Glee-ning Writing Lessons From Last Night’s TV
Opinions about Glee are sharply divided. Many of the criticisms are understandable, but I remain an unabashed fan. No matter how preposterous, cheesy, or predictable the show gets, it never fails to make me smile. It seemed only natural, then, to find a way to turn my Gleek-y adoration into something (vaguely-loosely-kinda-sorta) related to writing. I’ll do my best to keep this a spoiler-free zone, but there will be vague mentions of last night’s episode, so steer clear if you’re uber-cautious and haven’t seen it yet. (Though, really, if you haven’t seen it yet, what are you doing here? Why aren’t you here?)

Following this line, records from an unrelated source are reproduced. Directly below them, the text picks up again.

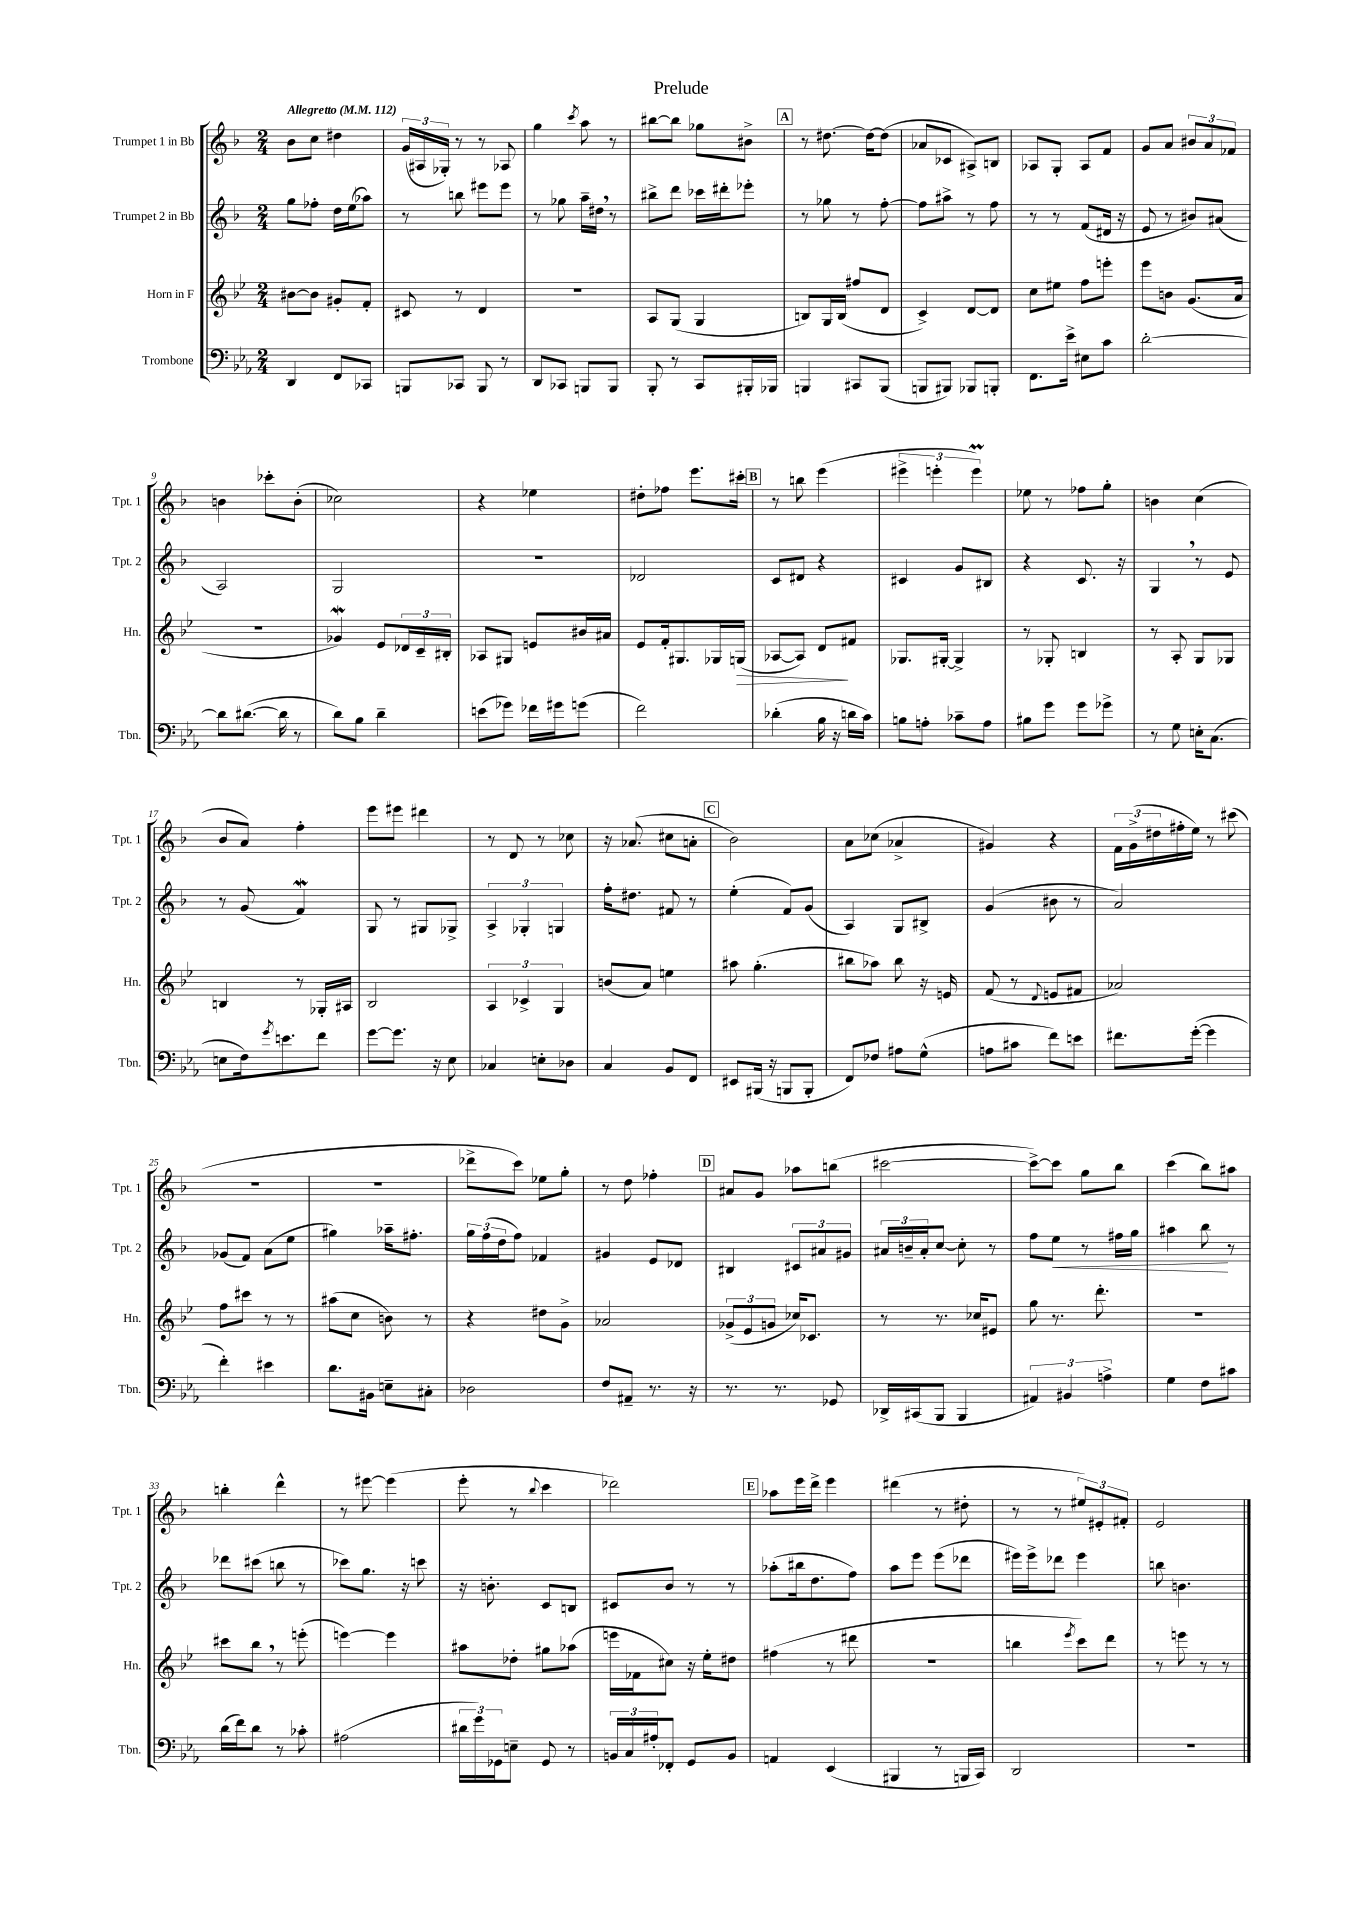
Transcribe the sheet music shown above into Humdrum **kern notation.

**kern	**kern	**dynam	**kern	**dynam	**kern
*part4	*part3	*part3	*part2	*part2	*part1
*staff4	*staff3	*staff3	*staff2	*staff2	*staff1
*I"Trombone	*I"Horn in F	*	*I"Trumpet 2 in Bb	*	*I"Trumpet 1 in Bb
*I'Tbn.	*I'Hn.	*	*I'Tpt. 2	*	*I'Tpt. 1
*clefF4	*clefG2	*	*clefG2	*	*clefG2
*k[b-e-a-]	*k[b-e-]	*	*k[b-]	*	*k[b-]
*M2/4	*M2/4	*	*M2/4	*	*M2/4
*MM112	*MM112	*	*MM112	*	*MM112
=1	=1	=1	=1	=1	=1
!	!	!	!	!	!LO:TX:a:B:t=Allegretto
4DD/	[8b#X\L	.	8gg\L	.	8b-\L
.	8b#\J]	.	8ff-X'\J	.	8cc\J
8FF/L	8g#X'/L	.	16dd\LL	.	4dd#X\
.	.	.	(16ee\J	.	.
8CC-X/J	8f'/J	.	8aa-X\J)	.	.
=2	=2	=2	=2	=2	=2
8BBBn/L	8c#X/	.	8r	.	(24g/LL
.	.	.	.	.	24A#X/
.	.	.	.	.	24G-X'/JJ)
8CC-X/J	8r	.	8bbn\	.	8r
8BBB/	4d/	.	8eee#X\L	.	8r
8r	.	.	8eee#\J	.	8A-X/
=3	=3	=3	=3	=3	=3
8DD/L	2r	.	8r	.	4gg\
8CC-X/J	.	.	8gg-X\	.	.
.	.	.	.	.	8qccc/
8BBBn/L	.	.	16aa~\LL	.	8aa\
.	.	.	16dd#X,\JJ	.	.
8BBB/J	.	.	8r	.	8r
=4	=4	=4	=4	=4	=4
8BBB-'/	8A/L	.	8bb#X^\L	.	[8bb#X\L
8r	(8G/J	.	8ddd\J	.	8bb#\J]
8CC/L	4G/	.	16ccc-X\LL	.	8gg-X\L
.	.	.	16ddd#X'\J	.	.
16BBB#X'/L	.	.	8eee-X'\J	.	8b#X^\J
16BBB-X/JJ	.	.	.	.	.
!!LO:REH:place=s1:t=A
=5	=5	=5	=5	=5	=5
4BBBn/	8Bn/L)	.	8r	.	8r
.	16G/L	.	8gg-X\	.	[8.dd#X\
.	(16B/JJ	.	.	.	.
8CC#X/L	8ff#X/L	.	8r	.	.
.	.	.	.	.	16dd#\KL_
(8BBB/J	8d/J	.	[8ff'\	.	(8dd#\J]
=6	=6	=6	=6	=6	=6
8BBBn/L	4c^/)	.	8ff\L]	.	8a-X/L
8BBB#X/J)	.	.	8aa#X^\J	.	8c-X/J
8BBB-X/L	[8d/L	.	8r	.	8A#X^/L)
8BBBn'/J	8d/J]	.	8ff\	.	8Bn/J
=7	=7	=7	=7	=7	=7
8.FF\L	8cc\L	.	8r	.	8A-X/L
.	8ee#X\J	.	8r	.	8G'/J
16e-^\Jk	.	.	.	.	.
8E#X\L	8ff\L	.	(8f/L	.	8A-/L
8c\J	8eeen'\J	.	16d#X/Jk	.	8f/J
.	.	.	16r	.	.
=8	=8	=8	=8	=8	=8
[2d'\	8eee-\L	.	8e/	.	8g/L
.	8bn\J	.	8r	.	8a/J
.	(8.g/L	.	8b#X/L)	.	12b#X/L
.	.	.	.	.	12a/
.	.	.	(8a#X/J	.	.
.	.	.	.	.	12f-X/J
.	16a/Jk	.	.	.	.
!!LO:LB:g=z
=9	=9	=9	=9	=9	=9
8d\L]	2r	.	2A/)	.	4bn\
([8.d#X\J	.	.	.	.	.
.	.	.	.	.	8ccc-X'\L
16d#\]	.	.	.	.	.
8r	.	.	.	.	(8b'\J
=10	=10	=10	=10	=10	=10
8d\L)	4g-Xw/)	.	2G/	.	2cc-X\)
8B-\J	.	.	.	.	.
4d~\	8e-/L	.	.	.	.
.	24d-X/L	.	.	.	.
.	24c~/	.	.	.	.
.	24B#X'/JJ	.	.	.	.
=11	=11	=11	=11	=11	=11
(8en\L	8A-X/L	.	2r	.	4r
8g-X\J)	8G#X/J	.	.	.	.
16f-X\LL	8en/L	.	.	.	4ee-X\
16g#X\J	.	.	.	.	.
(8gn\J	16b#X/L	.	.	.	.
.	16a#X/JJ	.	.	.	.
=12	=12	=12	=12	=12	=12
2f\)	8e-/L	.	2d-X/	.	8dd#X'\L
.	16f'/k	.	.	.	8ff-X\J
.	8.G#X/	.	.	.	.
.	.	.	.	.	8.eee\L
.	16G-X/L	.	.	.	.
!	!	!LO:HP:b	!	!	!
.	(16Gn/JJ	>	.	.	16ccc#X'\Jk
!!LO:REH:place=s1:t=B
=13	=13	=13	=13	=13	=13
(4d-X'\	[8A-X/L	.	8c/L	.	8r
.	8A-/J])	.	8d#X/J	.	8bbn\
16B-\	8d/L	.	4r	.	(4eee\
16r	.	.	.	.	.
16dn\LL	8f#X/J	]	.	.	.
16c\JJ)	.	.	.	.	.
=14	=14	=14	=14	=14	=14
8Bn\L	8.G-X/L	.	4c#X/	.	6eee#X^\
8An'\J	.	.	.	.	.
.	.	.	.	.	6eeen'\
.	[16G#X'/Jk	.	.	.	.
8c-X~\L	4G#^/]	.	8g/L	.	.
.	.	.	.	.	6eeem\)
8A\J	.	.	8B#X/J	.	.
=15	=15	=15	=15	=15	=15
8B#X\L	8r	.	4r	.	8ee-X\
8g\J	8G-X'/	.	.	.	8r
8g\L	4Bn/	.	8.c/	.	8ff-X\L
8g-X^\J	.	.	.	.	8gg'\J
.	.	.	16r	.	.
=16	=16	=16	=16	=16	=16
8r	8r	.	4G,/	.	4bn\
8G\	8A'/	.	.	.	.
16En'\KL	8G/L	.	8r	.	(4cc\
(8.C\J	.	.	.	.	.
.	8G-X/J	.	8e/	.	.
!!LO:LB:g=z
=17	=17	=17	=17	=17	=17
8En\L	4Bn/	.	8r	.	8b-/L
16F\k)	.	.	(8g/	.	8a/J)
8qg/	.	.	.	.	.
8.en\	.	.	.	.	.
.	8r	.	4fw/)	.	4ff'\
8f\J	16G-X'/LL	.	.	.	.
.	16A#X/JJ	.	.	.	.
=18	=18	=18	=18	=18	=18
[8g\L	2B-/	.	8G/	.	8eee\L
8.g\J]	.	.	8r	.	8eee#X\J
.	.	.	8G#X/L	.	4ddd#X\
16r	.	.	.	.	.
8E-\	.	.	8G-X^/J	.	.
=19	=19	=19	=19	=19	=19
4C-X/	6A/	.	6A^/	.	8r
.	.	.	.	.	8d/
.	6c-X^/	.	6G-X'/	.	.
8En'\L	.	.	.	.	8r
.	6G/	.	6Gn/	.	.
8D-X\J	.	.	.	.	8cc-X\
=20	=20	=20	=20	=20	=20
4C/	(8bn/L	.	16ff'\KL	.	16r
.	.	.	8.dd#X\J	.	(8.a-X/
.	8a/J)	.	.	.	.
8BB-/L	4een\	.	8f#X/	.	8cc#X\L
8FF/J	.	.	8r	.	8an'\J
!!LO:REH:place=s1:t=C
=21	=21	=21	=21	=21	=21
8EE#X/L	8aa#X\	.	(4ee'\	.	2b-\)
(16BBB#X/Jk	(4.gg'\	.	.	.	.
16r	.	.	.	.	.
8BBBn/L	.	.	8f/L)	.	.
8BBB'/J	.	.	(8g/J	.	.
=22	=22	=22	=22	=22	=22
8FF/L)	8bb#X\L	.	4A/)	.	8a\L
8F-X/J	8aa-X\J)	.	.	.	(8cc-X\J
8A#X\L	8bb#\	.	8G/L	.	4a-X^/
(8G^^\J	16r	.	8B#X^/J	.	.
.	16en/	.	.	.	.
=23	=23	=23	=23	=23	=23
8An\L	(8f/	.	(4g/	.	4g#X/)
8c#X\J	8r	.	.	.	.
.	8qqd/	.	.	.	.
8f\L)	8en/L	.	8b#X\	.	4r
8en\J	8f#X/J	.	8r	.	.
=24	=24	=24	=24	=24	=24
8.f#X\L	2a-X/)	.	2a/)	.	24f\LL
.	.	.	.	.	(24g^\
.	.	.	.	.	24dd#X\
.	.	.	.	.	16ff#X'\
([16g'\Jk	.	.	.	.	16ee\JJ)
4g\]	.	.	.	.	8r
.	.	.	.	.	(8ccc#X\
!!LO:LB:g=z
=25	=25	=25	=25	=25	=25
4f'\)	8ff\L	.	(8g-X/L	.	2r
.	8ccc#X\J	.	8f/J)	.	.
4e#X\	8r	.	(8a\L	.	.
.	8r	.	8ee\J	.	.
=26	=26	=26	=26	=26	=26
8.d\L	(8aa#X\L	.	4gg#X\)	.	2r
.	8cc\J	.	.	.	.
16BB#X\Jk	.	.	.	.	.
8En~\L	8bn\)	.	16aa-X~\KL	.	.
.	.	.	8.ff#X'\J	.	.
8C#X'\J	8r	.	.	.	.
=27	=27	=27	=27	=27	=27
2D-X\	4r	.	24gg\LL	.	8ddd-X^\L
.	.	.	(24ff\	.	.
.	.	.	24dd\J	.	.
.	.	.	8ff\J)	.	8ccc\J)
.	8dd#X\L	.	4f-X/	.	8ee-X\L
.	8g^\J	.	.	.	8gg'\J
=28	=28	=28	=28	=28	=28
8F/L	2a-X/	.	4g#X/	.	8r
8AA#X~/J	.	.	.	.	8dd\
8.r	.	.	8e/L	.	4ff-X'\
.	.	.	8d-X/J	.	.
16r	.	.	.	.	.
!!LO:REH:place=s1:t=D
=29	=29	=29	=29	=29	=29
8.r	(12g-X^/L	.	4B#X/	.	8a#X/L
.	12e-/	.	.	.	.
.	.	.	.	.	8g/J
.	12gn/J	.	.	.	.
8.r	.	.	.	.	.
.	16cc-X/KL)	.	12c#X/L	.	8aa-X\L
.	8.c-X/J	.	.	.	.
.	.	.	12a#X/	.	.
8GG-X/	.	.	.	.	(8bbn\J
.	.	.	12g#X/J	.	.
=30	=30	=30	=30	=30	=30
16DD-X^/LL	8r	.	24a#X/LL	.	[2ccc#X\
.	.	.	24bn~/	.	.
(16CC#X/J	.	.	.	.	.
.	.	.	24a#'/J	.	.
8BBB-/J	8.r	.	[8cc/J	.	.
4BBB-/	.	.	8cc'\]	.	.
.	16cc-X/KL	.	.	.	.
.	8e#X/J	.	8r	.	.
=31	=31	=31	=31	=31	=31
6AA#X/)	8gg\	.	8ff\L	.	8ccc#^\L_)
!	!	!	!	!LO:HP:b	!
.	8.r	.	8ee\J	<	8ccc#\J]
6BB#X/	.	.	.	.	.
.	.	.	8r	.	8gg\L
.	8.ddd'\	.	.	.	.
6An^\	.	.	.	.	.
.	.	.	16ff#X\LL	.	8bb-\J
.	.	.	16gg\JJ	.	.
=32	=32	=32	=32	=32	=32
4G\	2r	.	4aa#X\	.	(4ccc\
8F\L	.	.	8bb-\	.	8bb-\L)
8c#X\J	.	.	8r	[	8aa#X\J
!!LO:LB:g=z
=33	=33	=33	=33	=33	=33
(16d\LL	8ccc#X\L	.	8ddd-X\L	.	4bbn'\
16f\J)	.	.	.	.	.
8d\J	8bb-,\J	.	(8ccc#X\J	.	.
8r	8r	.	8bbn\	.	4ddd^^\
8c-X'\	(8eeen'\	.	8r	.	.
=34	=34	=34	=34	=34	=34
(2A#X\	[4eeen\)	.	8ccc-X\L)	.	8r
.	.	.	8.gg\J	.	[8eee#X\
.	4eee\]	.	.	.	(4eee#\]
.	.	.	16r	.	.
.	.	.	8cccn\	.	.
=35	=35	=35	=35	=35	=35
24d#X\LL	8aa#X\L	.	16r	.	8eee'\
24g\)	.	.	.	.	.
.	.	.	8.bn'\	.	.
24GG-X\J	.	.	.	.	.
8En~\J	8dd-X'\J	.	.	.	8r
.	.	.	.	.	8qqbb-/
8GG-/	8gg#X\L	.	8c/L	.	4ccc\
8r	(8aa-X\J	.	8Bn/J	.	.
=36	=36	=36	=36	=36	=36
24BBn/LL	16eeen\LL	.	8c#X/L	.	2ddd-X\)
24C/	.	.	.	.	.
.	16f-X\J	.	.	.	.
24A#X'/J	.	.	.	.	.
8FF-X'/J	8cc#X\J)	.	8b-/J	.	.
8GG/L	16r	.	8r	.	.
.	16ee-'\KL	.	.	.	.
8BB/J	8dd#X\J	.	8r	.	.
!!LO:REH:place=s1:t=E
=37	=37	=37	=37	=37	=37
4AAn/	(4ff#X\	.	(8aa-X'\L	.	8aa-X\L
.	.	.	16bb#X\k	.	16eee\L
.	.	.	8.dd\	.	16ddd^\JJ
(4EE-/	8r	.	.	.	4eee\
.	8ddd#X\	.	8ff\J)	.	.
=38	=38	=38	=38	=38	=38
4BBB#X/	2r	.	8aa\L	.	(4ddd#X\
.	.	.	8eee\J	.	.
8r	.	.	(8eee\L	.	8r
16BBBn/LL	.	.	8ddd-X\J	.	8dd#X'\
16CC/JJ)	.	.	.	.	.
=39	=39	=39	=39	=39	=39
2DD/	4bbn\	.	16eee#X\LL)	.	8r
.	.	.	16eee#^\J	.	.
.	.	.	8ddd-X\J	.	8r
.	8qeee-/	.	.	.	.
.	8ccc\L)	.	4eee#\	.	12ee#X/L)
.	.	.	.	.	12e#X'/
.	8ddd\J	.	.	.	.
.	.	.	.	.	12f#X'/J
=40	=40	=40	=40	=40	=40
2r	8r	.	8bbn\	.	2e/
.	8eeen\	.	4.bn\	.	.
.	8r	.	.	.	.
.	8r	.	.	.	.
==	==	==	==	==	==
*-	*-	*-	*-	*-	*-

This most recent Glee-ful hour, already bound to be squee-worthy courtesy of Joss Whedon’s guest directing stint, was jam-packed with all sorts of other delights. Neil Patrick Harris. Molly Shannon. Idina Menzel. Jonathan Groff. A dance number that simultaneously kicked ass and broke my heart. LES-FREAKIN’-MIS.
Excuse me, I think I’m having heart palpitations.
Ahem. Point being, it was one busy episode — but I never questioned it. The TV Powers That Be just kept piling on the awesome, and I loved every second of it. Perhaps another kind of show would have slowed the pacing, spread out the guest stars, toned down the emotional musical showdowns. But Glee isn’t that kind of show, nor would I ever want it to be.
So what, exactly, is the writing lesson I’m attempting to draw from this? Don’t hold back, especially not in the early stages. Try everything out. Throw in four guest stars, an angry rock duet, and a flash mob — or the equivalent of those things within the context of your writing world. Pile on the awesome. Glee certainly isn’t letting its detractors stomp on its spirit, so why should you let anything or anyone stomp on yours?
And really, what do you have to lose?